Consultório de cirurgião vascular em São Paulo — Dr. Luís Dotta, especialista em varizes e doenças vasculares

Variz no Útero: o que é, sintomas e tratamento da variz uterina

A variz no útero é uma condição muito mais comum do que a maioria das mulheres imagina — e uma das mais subdiagnosticadas. No consultório de cirurgia vascular, recebo com frequência mulheres que carregam anos de dor pélvica crônica, múltiplos exames ginecológicos normais e até laparoscopias sem diagnóstico conclusivo. Quando finalmente o rastreamento vascular identifica a variz no útero e nas veias ovarianas, a explicação para todos aqueles anos de sofrimento finalmente aparece.

A variz no útero — tecnicamente parte da síndrome de congestão pélvica — é uma dilatação das veias uterinas e ovarianas que causa represamento venoso crônico na pelve. É diferente das varizes nas pernas, mas tem o mesmo mecanismo fundamental: válvulas venosas incompetentes que permitem o refluxo e a dilatação progressiva das veias. Neste artigo explico tudo sobre a variz no útero: o que é, por que aparece, quais são os sintomas, como é diagnosticada e quais são as opções de tratamento.


O que é Variz no Útero

A variz no útero é a dilatação das veias uterinas — os vasos que drenam o sangue do útero para as veias ovarianas e ilíacas, e daí para a circulação central. Quando as válvulas dessas veias falham, o sangue refluiu e se acumula na pelve, causando hipertensão venosa pélvica crônica.
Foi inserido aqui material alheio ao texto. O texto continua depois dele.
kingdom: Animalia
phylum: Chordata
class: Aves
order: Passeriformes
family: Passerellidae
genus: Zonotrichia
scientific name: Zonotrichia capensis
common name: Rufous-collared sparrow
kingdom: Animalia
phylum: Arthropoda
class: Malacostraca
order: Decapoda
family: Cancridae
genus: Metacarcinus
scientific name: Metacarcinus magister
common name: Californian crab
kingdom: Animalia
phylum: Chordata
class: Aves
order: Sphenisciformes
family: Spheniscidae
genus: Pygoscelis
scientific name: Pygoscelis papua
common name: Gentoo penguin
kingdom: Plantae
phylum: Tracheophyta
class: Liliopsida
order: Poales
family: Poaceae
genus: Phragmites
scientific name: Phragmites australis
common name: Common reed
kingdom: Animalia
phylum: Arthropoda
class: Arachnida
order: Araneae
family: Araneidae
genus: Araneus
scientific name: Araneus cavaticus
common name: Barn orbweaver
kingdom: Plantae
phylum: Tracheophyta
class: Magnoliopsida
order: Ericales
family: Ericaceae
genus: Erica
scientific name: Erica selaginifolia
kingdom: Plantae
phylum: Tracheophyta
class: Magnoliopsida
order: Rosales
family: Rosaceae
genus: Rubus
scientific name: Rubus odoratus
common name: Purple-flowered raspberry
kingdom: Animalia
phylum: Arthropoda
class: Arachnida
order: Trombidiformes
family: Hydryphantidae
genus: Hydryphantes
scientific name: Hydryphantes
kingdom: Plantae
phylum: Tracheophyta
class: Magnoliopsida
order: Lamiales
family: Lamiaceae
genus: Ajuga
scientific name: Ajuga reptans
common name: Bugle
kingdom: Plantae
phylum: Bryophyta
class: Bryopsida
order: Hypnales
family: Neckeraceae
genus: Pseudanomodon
A variz no útero raramente ocorre isolada — geralmente faz parte de um quadro mais amplo de varizes pélvicas que inclui dilatação das veias ovarianas, uterinas, parametriais e às vezes das veias ilíacas. O conjunto desses achados em uma mulher com dor pélvica crônica recebe o nome de síndrome de congestão pélvica.


Por que a Variz no Útero Aparece

Gravidez e Multiparidade

A gravidez é o maior fator de risco para a variz no útero. Durante a gestação, o volume sanguíneo aumenta 50%, os hormônios (especialmente a progesterona) relaxam as paredes das veias, e o útero em crescimento comprime as veias ilíacas. Esse conjunto de fatores favorece a dilatação das veias uterinas e ovarianas. Cada gravidez aumenta o risco de desenvolvimento ou piora da variz no útero — mulheres com três ou mais gestações têm risco muito maior.

Insuficiência das Veias Ovarianas

A causa mais frequente da variz no útero é a incompetência das veias ovarianas — especialmente a esquerda. Quando as válvulas da veia ovariana falham, o sangue refluiu de cima para baixo, enchendo as veias pélvicas de forma retrógrada. A veia ovariana esquerda desemboca na veia renal esquerda em ângulo reto — uma anatomia mais desfavorável ao fluxo que a direita, que drena diretamente para a veia cava. Por isso a variz no útero é mais frequente à esquerda.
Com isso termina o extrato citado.